▶ **TAREA 1**
Reproduce sin cambios el fragmento del texto sobre el orden de la Creación que va entre "No hay en esta" y "65 a.3. sol.].", ambos incluidos.
▶ **TAREA 2**
Responde a estas preguntas sobre el texto acerca del orden de la Creación:
(a) ¿En qué Perfección cobran sentido las distintas perfecciones de la cadena jerárquica?
(b) ¿Obrando, conociendo y haciendo qué más pueden las criaturas racionales alcanzar a Dios?
(c) ¿Qué resplandece gracias a que no todos los seres son iguales?
▶ **TAREA 3**
Prosigue el texto sobre el orden de la Creación a partir de su última frase.

▶ **TEXTO MOSTRADO**
No hay en esta doctrina atisbo alguno de resignación o conformismo. Cada criatura es lo que es, y su ser se integra en una gran cadena jerárquica en la que las distintas perfecciones cobran sentido por la más grande y absoluta Perfección en sí misma: Dios
“Así, pues, en el universo cada criatura está ordenada a su propio acto y a su perfección. Las criaturas menos nobles a las más nobles; como las inferiores al hombre. Cada criatura tiende a la perfección del universo. Y todo el universo, con cada una de sus partes, está ordenado a Dios como a su fin en cuanto que en el universo, y por cierta imitación, está reflejada la bondad divina para la gloria de Dios; si bien las criaturas racionales de un modo especial tienen por fin a Dios, al que pueden alcanzar obrando, conociendo y amando. Queda patente que la bondad divina es el fin de todos los seres corporales” [S.Th. C. 65 a.3. sol.].
Es bueno que exista diversidad, que no todos los seres sean iguales, tanto en el interior de una especie como en la Creación en su conjunto. Sólo así resplandece la perfección del Universo entendido como un todo.

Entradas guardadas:
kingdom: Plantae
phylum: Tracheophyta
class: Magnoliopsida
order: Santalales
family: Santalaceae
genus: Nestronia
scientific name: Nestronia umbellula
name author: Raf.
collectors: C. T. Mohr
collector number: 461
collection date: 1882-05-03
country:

▶ **RESULTADO 1**
No hay en esta doctrina atisbo alguno de resignación o conformismo. Cada criatura es lo que es, y su ser se integra en una gran cadena jerárquica en la que las distintas perfecciones cobran sentido por la más grande y absoluta Perfección en sí misma: Dios
“Así, pues, en el universo cada criatura está ordenada a su propio acto y a su perfección. Las criaturas menos nobles a las más nobles; como las inferiores al hombre. Cada criatura tiende a la perfección del universo. Y todo el universo, con cada una de sus partes, está ordenado a Dios como a su fin en cuanto que en el universo, y por cierta imitación, está reflejada la bondad divina para la gloria de Dios; si bien las criaturas racionales de un modo especial tienen por fin a Dios, al que pueden alcanzar obrando, conociendo y amando. Queda patente que la bondad divina es el fin de todos los seres corporales” [S.Th. C. 65 a.3. sol.].

▶ **RESULTADO 2**
(a) En Dios, la más grande y absoluta Perfección en sí misma.
(b) Amando.
(c) La perfección del Universo entendido como un todo.

▶ **RESULTADO 3**
Que algunos seres humanos pierdan la perspectiva total se debe al egocentrismo, viejo vicio nuestro que nos inclina a querer más, a anhelar aquello que no nos corresponde tener. Y no nos corresponde tener inmortalidad, alas en los pies, tres cabezas, telepatía o capacidad para volar como Supermán, no por causa de un Dios avariento (que por mala voluntad nos lo negara) ni por defectuosidad en lo creado (un Dios que fuera “mal ingeniero”). Es precisamente por causa de la bondad divina, la cual es infinita, que no podemos ser lo que no somos, y es precisamente porque Dios es bueno, que ya es “suficientemente bueno” ser lo que somos y tal como somos, esto visto a la luz de la Totalidad de lo creado.
Es el capitalismo desquiciante el que nos ha engañado, satánicamente, con idéntico método. Querer ser más al margen de los límites de la naturaleza humana, trasponer esos límites y negarlos. La humanidad sufre una nueva caída, endiosada y sujeta a las peores tentaciones esclavizadoras. Esta no-naturaleza, esta humanidad irrestricta, en la que las fronteras se vuelven borrosas y corredizas, es una antesala del Infierno. El gran defecto de la Modernidad estriba en no querer conocer barreras, en implantar anhelos imposibles y desquiciantes en el corazón humano. Divinizar al hombre sin merecerlo y sin la Gracia.